*** ФРАГМЕНТ ТЕКСТА

Процитируем наш фрагмент еще раз: «Разъединять каждое со всем остальным означает полное уничтожение всех речей, так как речь возникает у нас в результате взаимного переплетения идей».
Трижды гениально. Сама речь, сам факт наших рассуждений об этом затруднении показывает нам выход из него: если мы говорим об идеях, значит мы с ними взаимодействуем, а если разные части нашей речи складываются в суждения, значит идеи взаимодействуют между собой, а значит они неизолированы, эмерджентны (способны в сочетаниях не просто складываться, а преумножать друг друга) и познаваемы. Доказывается это самим фактом доказывания — то есть речью (логосом). Фраза Платона о переплетении идей логосом выводит наше познание из тупика теории самозамкнутых идей: она делает возможным превращение автоматических операций умозрения сущности в рациональную, системную, объективную науку — ведь правильно рассуждая о вещах, мы может познать их. Речь об идеях перформативна — она удостоверяет себя самим фактом произнесения.
В «Софисте» Платон выстраивает замечательную пятерицу ключевых идей, показывая, что все они существуют только вместе, и при этом отличны друг от друга. Это бытие, движение, покой, тождественное и иное:
1) Идея — это нечто себе тождественное (как у Сократа): собачность есть собачность, А = А;
2) Но также она и иная по отношении к себе, поскольку содержит в себе нечто ей несвойственное — самотождественной собачности не свойственно самотождественное бытие, но без бытия не может быть и собачности, а потому собачность и тождественна себе, и инакова себе (поскольку содержит в себе иное, несобачное бытие);
3) Тождественное и иное хотя и противоположны друг другу как идеи, но едины друг с другом, поскольку связаны бытием, а также двумя другими ключевыми понятиями:
4) Каждая идея неизменна, то есть прибывает в вечном покое — ведь ее изменчивость нарушала бы ее тождественность;
5) Однако если бы она только покоилась, то не могла входить во взаимодействие с иным (с бытием, с вещами и прочим), а значит ей присуще и движение.
Все пять главных идей и отличны друг от друга, и едины друг с другом, и противоположны друг другу — без бытия не может быть ни покоя, ни движения, ни тождественного, ни иного. Но и самого бытия не может быть, если бытие не движется, не покоится, ни является тождественным себе, ни иным в отношении себя (иначе бытием чего она могло бы стать?). И так далее.
Так Платон решает главное затруднение раннего идеализма: ведь по Пармениду (и отчасти по Сократу) бытие есть, а небытия нет. Но что будет, если допустить, что небытия нет? — если каждая из идей является только самой собой, то идей не существует — ведь получится, что раз любая идея не есть бытие, а значит она есть небытие, а небытия нет. Иными словами, если верить Пармениду, идея — это не-бытие. Значит, идея — это небытие. Но небытия нет, потому нет идей. Но это абсурд. Платон был вынужден признать, что небытие есть. Соединив бытие с не-бытием (с идеями движения, покоя, тождественного и иного) он перекинул мостик как между различными идеями, так и между идеями и вещами.

******

- СУТЬ ЗАДАНИЯ
Перепишите без изменений отрывок из фрагмента о Платоне, который начинается словами «Все пять главных» и заканчивается словами «И так далее.». Приведенный далее перечень здесь никак не используется.

*** ИСХОДНЫЕ ДАННЫЕ

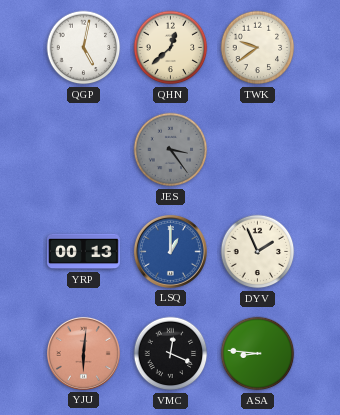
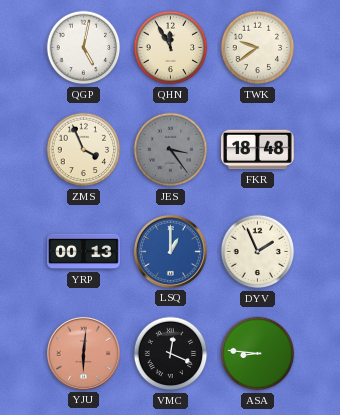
QHN: 12:38 -> 11:55
ZMS: none -> 3:56
FKR: none -> 18:48
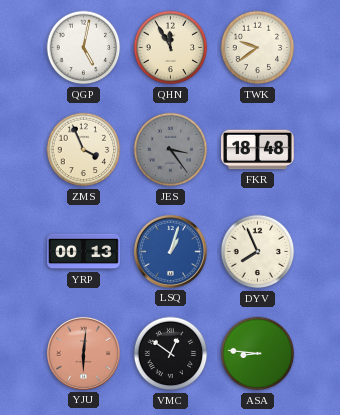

******

- РЕШЕНИЕ ЗАДАНИЯ
Все пять главных идей и отличны друг от друга, и едины друг с другом, и противоположны друг другу — без бытия не может быть ни покоя, ни движения, ни тождественного, ни иного. Но и самого бытия не может быть, если бытие не движется, не покоится, ни является тождественным себе, ни иным в отношении себя (иначе бытием чего она могло бы стать?). И так далее.